(WHAT IS BEING ASKED): All that should be output is the block of lines below from the line with "Really, you have" to the line with "It demands new", both included, exactly as written.

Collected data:
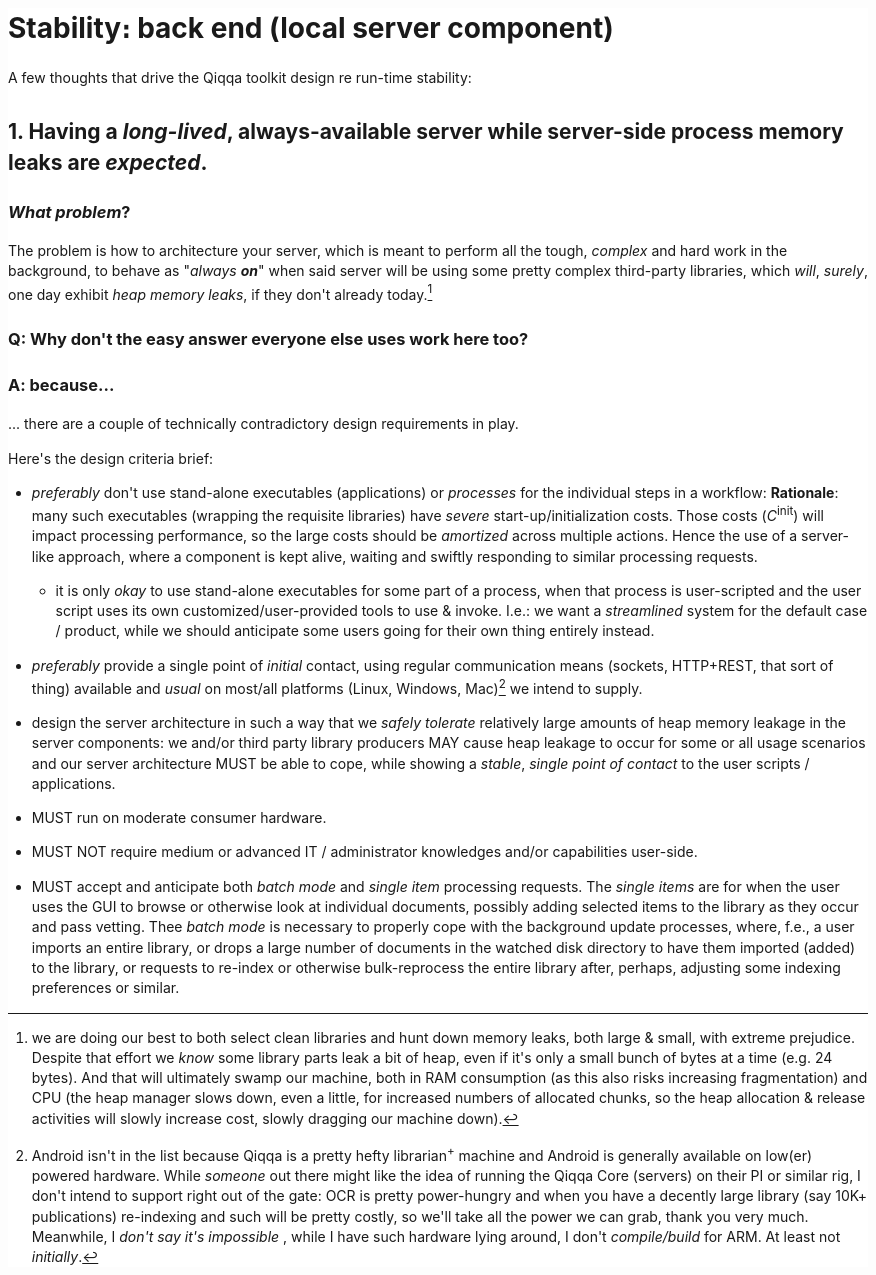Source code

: # Stability։ back end (local server component)

A few thoughts that drive the Qiqqa toolkit design re run-time stability:

## 1. Having a *long-lived*, always-available server while server-side process memory leaks are *expected*.

### *What problem*?

The problem is how to architecture your server, which is meant to perform all the tough, *complex* and hard work in the background, to behave as "*always **on***" when said server will be using some pretty complex third-party libraries, which *will*, *surely*, one day exhibit *heap memory leaks*, if they don't already today.[^1]

[^1]: we are doing our best to both select clean libraries and hunt down memory leaks, both large & small, with extreme prejudice. Despite that effort we *know* some library parts leak a bit of heap, even if it's only a small bunch of bytes at a time (e.g. 24 bytes). And that will ultimately swamp our machine, both in RAM consumption (as this also risks increasing fragmentation) and CPU (the heap manager slows down, even a little, for increased numbers of allocated chunks, so the heap allocation & release activities will slowly increase cost, slowly dragging our machine down).

### Q: Why don't the easy answer everyone else uses work here too?

### A: because...

... there are a couple of technically contradictory design requirements in play. 

Here's the design criteria brief:

* *preferably* don't use stand-alone executables (applications) or *processes* for the individual steps in a workflow: 
  **Rationale**: many such executables (wrapping the requisite libraries) have *severe*  start-up/initialization costs. Those costs ($C^{\text{init}}$) will impact processing performance, so the large costs should be *amortized* across multiple actions. Hence the use of a server-like approach, where a component is kept alive, waiting and swiftly responding to similar processing requests.
  
  * it is only *okay* to use stand-alone executables for some part of a process, when that process is user-scripted and the user script uses its own customized/user-provided tools to use & invoke. I.e.: we want a *streamlined* system for the default case / product, while we should anticipate some users going for their own thing entirely instead.
* *preferably* provide a single point of *initial* contact, using regular communication means (sockets, HTTP+REST, that sort of thing) available and *usual* on most/all platforms (Linux, Windows, Mac)[^2]  we intend to supply.

* design the server architecture in such a way that we *safely tolerate* relatively large amounts of heap memory leakage in the server components: we and/or third party library producers MAY cause heap leakage to occur for some or all usage scenarios and our server architecture MUST be able to cope, while showing a *stable*, *single point of contact* to the user scripts / applications. 

* MUST run on moderate consumer hardware.

* MUST NOT require medium or advanced IT / administrator knowledges and/or capabilities user-side.

* MUST accept and anticipate both *batch mode* and *single item* processing requests. The *single items* are for when the user uses the GUI to browse or otherwise look at individual documents, possibly adding selected items to the library as they occur and pass vetting. Thee *batch mode* is necessary to properly cope with the background update processes, where, f.e., a user imports an entire library, or drops a large number of documents in the watched disk directory to have them imported (added) to the library, or requests to re-index or otherwise bulk-reprocess the entire library after, perhaps, adjusting some indexing preferences or similar.


[^2]: Android isn't in the list because Qiqqa is a pretty hefty librarian<sup>+</sup>  machine and Android is generally available on low(er) powered hardware. While *someone* out there might like the idea of running the Qiqqa Core (servers) on their PI or similar rig, I don't intend to support right out of the gate: OCR is pretty power-hungry and when you have a decently large library (say 10K+ publications) re-indexing and such will be pretty costly, so we'll take all the power we can grab, thank you very much. Meanwhile, I *don't say it's impossible* , while I have such hardware lying around, I don't *compile/build* for ARM. At least not *initially*.
[^3]: **Deep Debugging**: allow me to coin that title for stepping through a complex system using your debugger of choice. You *descend*, perhaps *ascend* through the call stack and then *descend* quite some more, while you hunt the current WTF undesirable a.k.a. The Bug. Deep Debugging implies you have the source code of the library components you use *and are fully in accord with diving in, walking those sources and possibly patching where you deem necessary*. All in the name of Bug Hunting: *undesirables have nowhere to hide*. When you're of a more cynical inclination, you might also call this a *totalitarian source* state. 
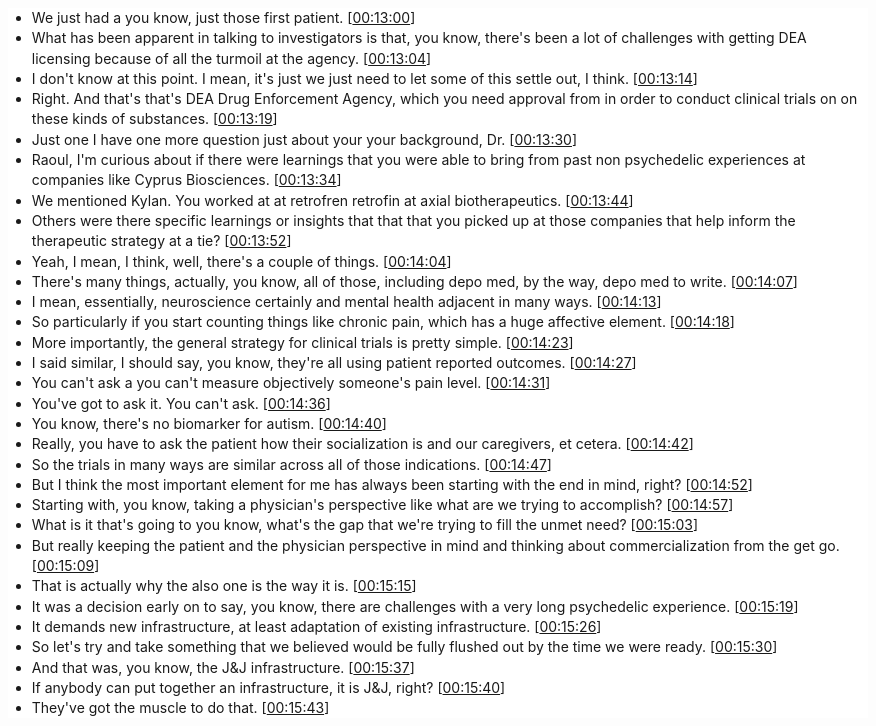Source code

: *  We just had a you know, just those first patient. [[00:13:00](https://www.youtube.com/watch?v=N4w32SueAzo&t=780.0s)]
*  What has been apparent in talking to investigators is that, you know, there's been a lot of challenges with getting DEA licensing because of all the turmoil at the agency. [[00:13:04](https://www.youtube.com/watch?v=N4w32SueAzo&t=784.0s)]
*  I don't know at this point. I mean, it's just we just need to let some of this settle out, I think. [[00:13:14](https://www.youtube.com/watch?v=N4w32SueAzo&t=794.0s)]
*  Right. And that's that's DEA Drug Enforcement Agency, which you need approval from in order to conduct clinical trials on on these kinds of substances. [[00:13:19](https://www.youtube.com/watch?v=N4w32SueAzo&t=799.0s)]
*  Just one I have one more question just about your your background, Dr. [[00:13:30](https://www.youtube.com/watch?v=N4w32SueAzo&t=810.0s)]
*  Raoul, I'm curious about if there were learnings that you were able to bring from past non psychedelic experiences at companies like Cyprus Biosciences. [[00:13:34](https://www.youtube.com/watch?v=N4w32SueAzo&t=814.0s)]
*  We mentioned Kylan. You worked at at retrofren retrofin at axial biotherapeutics. [[00:13:44](https://www.youtube.com/watch?v=N4w32SueAzo&t=824.0s)]
*  Others were there specific learnings or insights that that that you picked up at those companies that help inform the therapeutic strategy at a tie? [[00:13:52](https://www.youtube.com/watch?v=N4w32SueAzo&t=832.0s)]
*  Yeah, I mean, I think, well, there's a couple of things. [[00:14:04](https://www.youtube.com/watch?v=N4w32SueAzo&t=844.0s)]
*  There's many things, actually, you know, all of those, including depo med, by the way, depo med to write. [[00:14:07](https://www.youtube.com/watch?v=N4w32SueAzo&t=847.0s)]
*  I mean, essentially, neuroscience certainly and mental health adjacent in many ways. [[00:14:13](https://www.youtube.com/watch?v=N4w32SueAzo&t=853.0s)]
*  So particularly if you start counting things like chronic pain, which has a huge affective element. [[00:14:18](https://www.youtube.com/watch?v=N4w32SueAzo&t=858.0s)]
*  More importantly, the general strategy for clinical trials is pretty simple. [[00:14:23](https://www.youtube.com/watch?v=N4w32SueAzo&t=863.0s)]
*  I said similar, I should say, you know, they're all using patient reported outcomes. [[00:14:27](https://www.youtube.com/watch?v=N4w32SueAzo&t=867.0s)]
*  You can't ask a you can't measure objectively someone's pain level. [[00:14:31](https://www.youtube.com/watch?v=N4w32SueAzo&t=871.0s)]
*  You've got to ask it. You can't ask. [[00:14:36](https://www.youtube.com/watch?v=N4w32SueAzo&t=876.0s)]
*  You know, there's no biomarker for autism. [[00:14:40](https://www.youtube.com/watch?v=N4w32SueAzo&t=880.0s)]
*  Really, you have to ask the patient how their socialization is and our caregivers, et cetera. [[00:14:42](https://www.youtube.com/watch?v=N4w32SueAzo&t=882.0s)]
*  So the trials in many ways are similar across all of those indications. [[00:14:47](https://www.youtube.com/watch?v=N4w32SueAzo&t=887.0s)]
*  But I think the most important element for me has always been starting with the end in mind, right? [[00:14:52](https://www.youtube.com/watch?v=N4w32SueAzo&t=892.0s)]
*  Starting with, you know, taking a physician's perspective like what are we trying to accomplish? [[00:14:57](https://www.youtube.com/watch?v=N4w32SueAzo&t=897.0s)]
*  What is it that's going to you know, what's the gap that we're trying to fill the unmet need? [[00:15:03](https://www.youtube.com/watch?v=N4w32SueAzo&t=903.0s)]
*  But really keeping the patient and the physician perspective in mind and thinking about commercialization from the get go. [[00:15:09](https://www.youtube.com/watch?v=N4w32SueAzo&t=909.0s)]
*  That is actually why the also one is the way it is. [[00:15:15](https://www.youtube.com/watch?v=N4w32SueAzo&t=915.0s)]
*  It was a decision early on to say, you know, there are challenges with a very long psychedelic experience. [[00:15:19](https://www.youtube.com/watch?v=N4w32SueAzo&t=919.0s)]
*  It demands new infrastructure, at least adaptation of existing infrastructure. [[00:15:26](https://www.youtube.com/watch?v=N4w32SueAzo&t=926.0s)]
*  So let's try and take something that we believed would be fully flushed out by the time we were ready. [[00:15:30](https://www.youtube.com/watch?v=N4w32SueAzo&t=930.0s)]
*  And that was, you know, the J&J infrastructure. [[00:15:37](https://www.youtube.com/watch?v=N4w32SueAzo&t=937.0s)]
*  If anybody can put together an infrastructure, it is J&J, right? [[00:15:40](https://www.youtube.com/watch?v=N4w32SueAzo&t=940.0s)]
*  They've got the muscle to do that. [[00:15:43](https://www.youtube.com/watch?v=N4w32SueAzo&t=943.0s)]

(ANSWER TO THIS TASK):
*  Really, you have to ask the patient how their socialization is and our caregivers, et cetera. [[00:14:42](https://www.youtube.com/watch?v=N4w32SueAzo&t=882.0s)]
*  So the trials in many ways are similar across all of those indications. [[00:14:47](https://www.youtube.com/watch?v=N4w32SueAzo&t=887.0s)]
*  But I think the most important element for me has always been starting with the end in mind, right? [[00:14:52](https://www.youtube.com/watch?v=N4w32SueAzo&t=892.0s)]
*  Starting with, you know, taking a physician's perspective like what are we trying to accomplish? [[00:14:57](https://www.youtube.com/watch?v=N4w32SueAzo&t=897.0s)]
*  What is it that's going to you know, what's the gap that we're trying to fill the unmet need? [[00:15:03](https://www.youtube.com/watch?v=N4w32SueAzo&t=903.0s)]
*  But really keeping the patient and the physician perspective in mind and thinking about commercialization from the get go. [[00:15:09](https://www.youtube.com/watch?v=N4w32SueAzo&t=909.0s)]
*  That is actually why the also one is the way it is. [[00:15:15](https://www.youtube.com/watch?v=N4w32SueAzo&t=915.0s)]
*  It was a decision early on to say, you know, there are challenges with a very long psychedelic experience. [[00:15:19](https://www.youtube.com/watch?v=N4w32SueAzo&t=919.0s)]
*  It demands new infrastructure, at least adaptation of existing infrastructure. [[00:15:26](https://www.youtube.com/watch?v=N4w32SueAzo&t=926.0s)]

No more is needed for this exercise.